Copy out the lines below that hold the word "конфликта".

-- -- --

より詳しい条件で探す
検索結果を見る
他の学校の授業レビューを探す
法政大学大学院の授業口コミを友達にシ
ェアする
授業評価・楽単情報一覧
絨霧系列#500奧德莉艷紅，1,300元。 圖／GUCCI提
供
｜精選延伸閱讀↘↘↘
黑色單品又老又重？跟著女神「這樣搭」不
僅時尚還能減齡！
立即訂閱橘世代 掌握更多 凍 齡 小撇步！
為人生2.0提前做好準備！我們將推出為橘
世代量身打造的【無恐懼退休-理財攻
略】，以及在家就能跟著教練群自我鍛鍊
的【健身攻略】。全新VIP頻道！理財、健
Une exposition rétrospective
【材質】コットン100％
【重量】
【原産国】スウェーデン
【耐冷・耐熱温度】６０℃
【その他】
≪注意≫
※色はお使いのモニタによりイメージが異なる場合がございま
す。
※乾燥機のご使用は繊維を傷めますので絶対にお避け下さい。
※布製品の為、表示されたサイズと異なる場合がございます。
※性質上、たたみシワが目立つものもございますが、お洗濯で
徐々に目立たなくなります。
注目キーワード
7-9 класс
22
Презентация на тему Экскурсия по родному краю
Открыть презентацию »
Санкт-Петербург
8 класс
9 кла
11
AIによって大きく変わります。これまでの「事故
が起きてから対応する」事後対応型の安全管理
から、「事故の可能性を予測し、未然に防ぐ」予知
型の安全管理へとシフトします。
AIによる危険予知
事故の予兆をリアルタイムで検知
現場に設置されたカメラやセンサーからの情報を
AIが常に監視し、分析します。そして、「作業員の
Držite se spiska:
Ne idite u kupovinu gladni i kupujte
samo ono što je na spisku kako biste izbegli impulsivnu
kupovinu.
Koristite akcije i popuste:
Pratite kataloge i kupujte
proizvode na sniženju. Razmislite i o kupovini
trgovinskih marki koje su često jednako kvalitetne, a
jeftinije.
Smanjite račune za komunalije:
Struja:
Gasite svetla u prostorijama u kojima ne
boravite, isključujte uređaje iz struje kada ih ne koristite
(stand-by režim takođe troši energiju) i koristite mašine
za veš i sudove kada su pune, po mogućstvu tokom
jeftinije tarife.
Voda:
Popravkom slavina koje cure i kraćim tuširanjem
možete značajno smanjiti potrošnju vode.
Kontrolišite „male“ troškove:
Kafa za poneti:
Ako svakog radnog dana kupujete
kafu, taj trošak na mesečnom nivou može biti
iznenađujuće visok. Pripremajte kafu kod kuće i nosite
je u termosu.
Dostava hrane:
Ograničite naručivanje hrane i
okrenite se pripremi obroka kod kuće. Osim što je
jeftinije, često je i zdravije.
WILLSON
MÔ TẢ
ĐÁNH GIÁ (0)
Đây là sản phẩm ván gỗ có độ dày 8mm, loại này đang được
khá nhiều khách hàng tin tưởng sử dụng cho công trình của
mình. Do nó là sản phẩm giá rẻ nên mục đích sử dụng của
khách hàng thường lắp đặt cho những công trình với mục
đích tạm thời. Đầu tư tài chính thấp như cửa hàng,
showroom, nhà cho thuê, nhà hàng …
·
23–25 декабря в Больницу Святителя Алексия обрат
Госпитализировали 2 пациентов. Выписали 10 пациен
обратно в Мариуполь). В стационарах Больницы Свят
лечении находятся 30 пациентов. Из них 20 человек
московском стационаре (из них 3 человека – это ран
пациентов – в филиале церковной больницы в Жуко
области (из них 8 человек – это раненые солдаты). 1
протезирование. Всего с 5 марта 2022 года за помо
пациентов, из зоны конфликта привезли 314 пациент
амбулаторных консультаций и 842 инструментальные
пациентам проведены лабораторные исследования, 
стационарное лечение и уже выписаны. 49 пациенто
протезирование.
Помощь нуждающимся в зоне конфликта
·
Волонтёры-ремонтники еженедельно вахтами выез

-- -- --

### Answer for this exercise
пациентов, из зоны конфликта привезли 314 пациент
Помощь нуждающимся в зоне конфликта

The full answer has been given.